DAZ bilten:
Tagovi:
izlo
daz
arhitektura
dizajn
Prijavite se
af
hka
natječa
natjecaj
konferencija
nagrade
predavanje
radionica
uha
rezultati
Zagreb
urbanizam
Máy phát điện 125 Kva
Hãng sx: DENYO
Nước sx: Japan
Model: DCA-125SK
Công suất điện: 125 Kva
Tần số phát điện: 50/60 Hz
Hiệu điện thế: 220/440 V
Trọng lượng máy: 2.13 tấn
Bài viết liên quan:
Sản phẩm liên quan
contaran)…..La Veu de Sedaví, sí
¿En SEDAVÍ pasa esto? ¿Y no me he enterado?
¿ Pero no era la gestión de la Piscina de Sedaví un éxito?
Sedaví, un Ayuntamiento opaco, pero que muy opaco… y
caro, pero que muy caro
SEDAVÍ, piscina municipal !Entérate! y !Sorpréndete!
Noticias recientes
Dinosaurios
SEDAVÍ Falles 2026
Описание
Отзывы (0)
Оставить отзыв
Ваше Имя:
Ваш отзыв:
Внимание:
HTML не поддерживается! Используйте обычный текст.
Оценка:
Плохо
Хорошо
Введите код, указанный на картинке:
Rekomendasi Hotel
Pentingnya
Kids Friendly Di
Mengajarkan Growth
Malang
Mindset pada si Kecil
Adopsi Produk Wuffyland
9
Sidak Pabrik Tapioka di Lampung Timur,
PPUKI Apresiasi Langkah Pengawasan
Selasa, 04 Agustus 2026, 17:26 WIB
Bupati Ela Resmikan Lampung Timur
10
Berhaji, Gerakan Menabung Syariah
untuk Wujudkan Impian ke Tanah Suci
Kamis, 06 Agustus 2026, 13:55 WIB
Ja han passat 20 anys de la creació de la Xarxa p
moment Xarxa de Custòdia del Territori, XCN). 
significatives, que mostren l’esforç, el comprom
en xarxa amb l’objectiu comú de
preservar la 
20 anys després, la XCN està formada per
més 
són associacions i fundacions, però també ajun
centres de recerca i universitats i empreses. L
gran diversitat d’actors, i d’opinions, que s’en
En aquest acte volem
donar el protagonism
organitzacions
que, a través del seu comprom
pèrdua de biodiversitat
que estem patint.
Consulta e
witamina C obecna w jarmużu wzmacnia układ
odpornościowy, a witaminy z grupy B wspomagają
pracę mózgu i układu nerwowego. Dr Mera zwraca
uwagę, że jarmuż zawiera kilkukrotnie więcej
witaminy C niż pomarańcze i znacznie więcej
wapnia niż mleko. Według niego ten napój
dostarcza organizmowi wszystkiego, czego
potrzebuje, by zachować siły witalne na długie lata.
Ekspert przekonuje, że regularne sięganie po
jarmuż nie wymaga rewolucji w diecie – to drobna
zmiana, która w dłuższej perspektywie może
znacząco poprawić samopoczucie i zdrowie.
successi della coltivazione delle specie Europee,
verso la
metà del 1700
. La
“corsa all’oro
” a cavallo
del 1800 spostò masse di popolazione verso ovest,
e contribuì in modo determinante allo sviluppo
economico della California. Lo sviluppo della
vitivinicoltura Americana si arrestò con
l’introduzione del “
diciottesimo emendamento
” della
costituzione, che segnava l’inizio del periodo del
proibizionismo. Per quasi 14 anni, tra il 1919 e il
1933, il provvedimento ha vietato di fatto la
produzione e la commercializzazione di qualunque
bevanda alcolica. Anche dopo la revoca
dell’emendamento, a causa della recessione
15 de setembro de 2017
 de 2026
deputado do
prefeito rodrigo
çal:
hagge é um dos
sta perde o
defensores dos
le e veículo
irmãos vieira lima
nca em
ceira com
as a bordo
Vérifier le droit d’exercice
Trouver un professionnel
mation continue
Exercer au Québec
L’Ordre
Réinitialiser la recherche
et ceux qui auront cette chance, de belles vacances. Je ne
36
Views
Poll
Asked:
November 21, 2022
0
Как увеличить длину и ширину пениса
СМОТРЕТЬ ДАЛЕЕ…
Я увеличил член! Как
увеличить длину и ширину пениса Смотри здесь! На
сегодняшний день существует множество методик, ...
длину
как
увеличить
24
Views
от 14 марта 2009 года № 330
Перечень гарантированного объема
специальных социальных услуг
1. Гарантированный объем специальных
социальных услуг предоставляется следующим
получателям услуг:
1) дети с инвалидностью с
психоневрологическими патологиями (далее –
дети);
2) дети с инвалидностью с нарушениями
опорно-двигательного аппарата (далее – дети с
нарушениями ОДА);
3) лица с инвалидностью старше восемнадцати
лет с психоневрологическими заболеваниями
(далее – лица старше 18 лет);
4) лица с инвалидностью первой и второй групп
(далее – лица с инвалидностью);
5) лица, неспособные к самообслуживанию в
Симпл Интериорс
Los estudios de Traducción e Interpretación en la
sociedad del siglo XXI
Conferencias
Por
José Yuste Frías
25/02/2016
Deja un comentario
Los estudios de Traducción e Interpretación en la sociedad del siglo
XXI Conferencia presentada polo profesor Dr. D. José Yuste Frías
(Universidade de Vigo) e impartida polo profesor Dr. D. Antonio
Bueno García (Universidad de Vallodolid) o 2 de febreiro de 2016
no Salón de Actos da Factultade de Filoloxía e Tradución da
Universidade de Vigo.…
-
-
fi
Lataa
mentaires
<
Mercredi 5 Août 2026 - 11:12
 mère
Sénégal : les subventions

──────

Once you reach the line with "centres de recerca" in the data above, copy it and every line after it exactly, up to and including the line with "bevanda alcolica. Anche dopo la revoca".

centres de recerca i universitats i empreses. L
gran diversitat d’actors, i d’opinions, que s’en
En aquest acte volem
donar el protagonism
organitzacions
que, a través del seu comprom
pèrdua de biodiversitat
que estem patint.
Consulta e
witamina C obecna w jarmużu wzmacnia układ
odpornościowy, a witaminy z grupy B wspomagają
pracę mózgu i układu nerwowego. Dr Mera zwraca
uwagę, że jarmuż zawiera kilkukrotnie więcej
witaminy C niż pomarańcze i znacznie więcej
wapnia niż mleko. Według niego ten napój
dostarcza organizmowi wszystkiego, czego
potrzebuje, by zachować siły witalne na długie lata.
Ekspert przekonuje, że regularne sięganie po
jarmuż nie wymaga rewolucji w diecie – to drobna
zmiana, która w dłuższej perspektywie może
znacząco poprawić samopoczucie i zdrowie.
successi della coltivazione delle specie Europee,
verso la
metà del 1700
. La
“corsa all’oro
” a cavallo
del 1800 spostò masse di popolazione verso ovest,
e contribuì in modo determinante allo sviluppo
economico della California. Lo sviluppo della
vitivinicoltura Americana si arrestò con
l’introduzione del “
diciottesimo emendamento
” della
costituzione, che segnava l’inizio del periodo del
proibizionismo. Per quasi 14 anni, tra il 1919 e il
1933, il provvedimento ha vietato di fatto la
produzione e la commercializzazione di qualunque
bevanda alcolica. Anche dopo la revoca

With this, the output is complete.